I went back to the stall I am working on accompanied by another stall holder who works nearby. She was carrying a clear plastic container of fruit salad and a coffee. Although she lives in another state she always brings some of her lunch with her. The fruit salad?
"It looks nicer than it tastes," she told me, "But I didn't have time to stop at the market when I got here. It's expensive buying it like this."
I did not inquire about the price. I know what the price was a couple of years ago and it was very expensive.
Tea, coffee, hot chocolate? Very expensive - and in throwaway containers. Soft drinks? Again, very expensive.
So, I take my own sandwich, a piece of fruit and a drink. I consider myself fortunate that I am not an interstate stall holder who would find it much more difficult - although not impossible - to take food from home or from where I was staying.
But I did rather envy the woman sitting next to me who had a container of the most delicious looking home made salad.
"I like to cook," she told me as we watched someone else arriving with an over-flowing container of what had to be more reheated chips.
Yes, I suppose "buying lunch" is rather reminiscent of that once a term occasion on which we were allowed to buy it as children but I genuinely prefer to take my own.
And anyway, the money I have saved might buy a rather nifty ink pad I saw. I have a friend who makes cards and it will make the perfect birthday present for her.

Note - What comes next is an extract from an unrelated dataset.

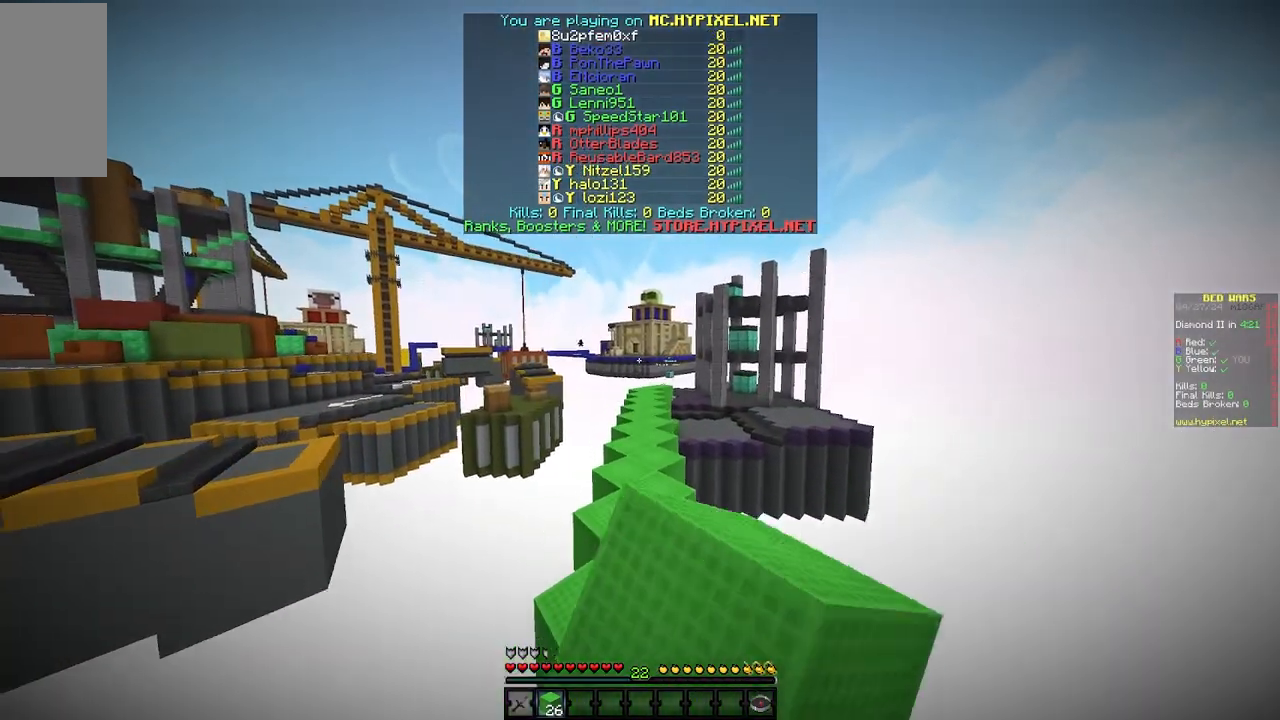
{"keys": ["w"], "mouse": ["left"], "events": [[17, "mouse_left", "down"]]}
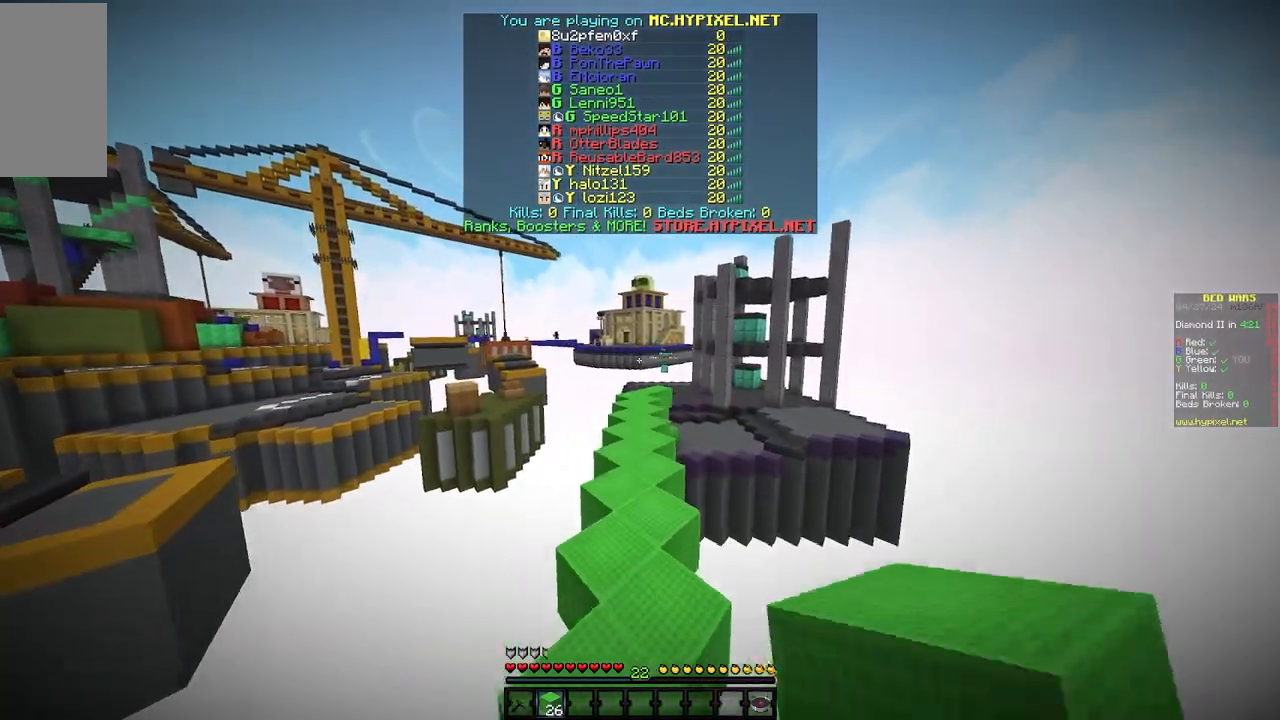
{"keys": ["w"], "mouse": ["left"], "events": [[383, "mouse_left", "up"], [450, "mouse_left", "down"]]}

Saturday, 15 November 2014

"If you are any good at basic mathematics,"

I tell her, "You could take one row of hearts out and then knit the border."
The would-be knitter of the shawl looks at me as if I have gone mad. Fortunately her friend laughs and says, "Oh yes, just adjust the repeats? Let me see..."
She looks at the chart for the pattern and says, "Simple. I'll help you."
I sell the pattern and more yarn to the first knitter.
After they had gone I had a moment to contemplate the experience. I know most people just follow knitting patterns just as they are written. They don't have the confidence to adjust a pattern. They will even knit the sleeves too long because they don't know how to adjust the increasing - or decreasing if you are working top down.
Most of the time it is a matter of basic arithmetic. They could, for the most part, do the arithmetic if you asked them to do a straight forward division or multiplication. Older people would probably do the calculations mentally, younger ones will take out their phones and do it on that. Ask either group to apply the calculation to a problem however and they are lost.
The tension (gauge to readers in North America) is 20sts to 10cms. You want something to measure 100cms? Yes, you need 200sts. You want it to measure 110cms? Yes 220sts. And so it goes on.
I know it is not always easy - and I have given a very simple example - but it can be done.
I was talking to another knitter later in the day. We talked about Philae landing on the comet - something she had, like me, found fascinating. I mentioned how I hoped it might excite current school students to study science, particularly maths and physics. She agreed.
Then she asked me how she could alter the pattern she was interested in. (She's a very big girl and she has to adapt everything to her 1.9m height.)
I told her what she needed to take into consideration but I said, "You teach maths. You can do the calculations yourself."
She looked at me in alarm and I said, "Basic mathematics S...... but send me an e-mail if you aren't happy and I'll check."
"Cheeky Cat!"
Perhaps. It made me wonder though how often I also lack confidence when I am outside my comfort zone.